Ciclo de alta registra mais perdas. Imagem: Mohamed Hassan, Pixabay.

Das mais de 24 mil criptomoedas que o site de cotações de moedas digitais CoinGecko listou desde 2014 até agora, 14.039 morreram, ou seja, cerca de 60% delas. E das que desapareceram do mapa, 53,6% delas, ou 7.530, foram lançadas durante o ciclo de alta e recordes de preços de 2000-2021, quando o mercado se anima a lançar e a comprar ativos digitais. Os dados são de um levantamento do site.

Essas mesmas 7.530 criptomoedas representam 70% dos projetos lançados no período de 2020-2021. O CoinGecko atribuiu o número alto à facilidade de lançamento de tokens no período e à popularidade das memecoins. A título de comparação, no ciclo de alta de 2017-2018, 3 mil moedas foram listadas e dessas, 1.450 sumiram.

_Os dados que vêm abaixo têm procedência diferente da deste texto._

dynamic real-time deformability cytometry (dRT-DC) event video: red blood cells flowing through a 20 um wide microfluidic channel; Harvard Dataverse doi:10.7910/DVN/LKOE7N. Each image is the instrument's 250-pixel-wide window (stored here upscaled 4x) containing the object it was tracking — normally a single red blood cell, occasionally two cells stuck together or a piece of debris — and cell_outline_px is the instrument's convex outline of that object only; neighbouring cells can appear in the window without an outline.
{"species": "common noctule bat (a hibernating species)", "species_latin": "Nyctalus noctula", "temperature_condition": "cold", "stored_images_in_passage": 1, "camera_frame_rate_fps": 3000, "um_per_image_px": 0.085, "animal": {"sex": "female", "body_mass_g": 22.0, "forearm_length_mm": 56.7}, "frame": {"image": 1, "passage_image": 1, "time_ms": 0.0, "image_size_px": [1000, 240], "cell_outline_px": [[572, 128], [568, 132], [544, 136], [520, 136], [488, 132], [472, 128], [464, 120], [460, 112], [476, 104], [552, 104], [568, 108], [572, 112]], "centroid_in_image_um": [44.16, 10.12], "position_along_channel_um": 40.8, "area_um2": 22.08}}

O ano com maior desaparecimento de criptomoedas foi o de 2021, quando o mercado começou a despencar depois de bater recordes históricos. Foram 5.724 até agora, sendo 70% do que foi listado naquele período. Em seguida vem 2022, com 3.520 que desapareceram, ou cerca de 60% das criptomoedas listadas. No entanto, no ano passado, em meio ao longo inverno cripto, 289 criptos listadas desapareceram, cerca de 7% do total listado no ano.

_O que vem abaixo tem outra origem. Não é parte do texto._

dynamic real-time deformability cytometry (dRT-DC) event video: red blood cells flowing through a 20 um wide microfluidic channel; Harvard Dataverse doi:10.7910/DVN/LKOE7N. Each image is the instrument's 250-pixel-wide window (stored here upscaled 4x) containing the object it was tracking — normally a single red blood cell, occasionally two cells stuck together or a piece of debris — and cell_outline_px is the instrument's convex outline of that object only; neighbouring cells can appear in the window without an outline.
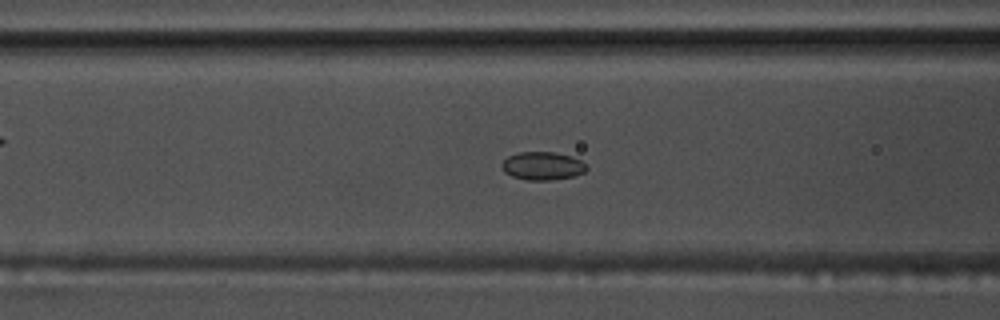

Um outro estudo da CoinGecko mostrou que de 50 grandes marcas do mundo da moda, 21 têm tokens não-fungíveis (NFTs). Mas, só a Adidas tem 12. Nike (9), Puma (6) e Gucci (5) vêm em seguida. Das 21, 15 têm apenas dois ou um NFT.

Além disso, o levantamento mostra que das 21 marcas, seis entraram no mercado em 2021, quando NFTs entraram para a história com a pandemia do coronavírus. Inclusive a Adidas. Do restante, 12 chegaram em 2022 e 3 em 2023, mostram um certo desaquecimento no ânimo das marcas.

A maioria das marcas usam NFTs como parte das suas estratégias de marketing, para maior fidelidade à marca, fazer parcerias ou criar experiências digitais.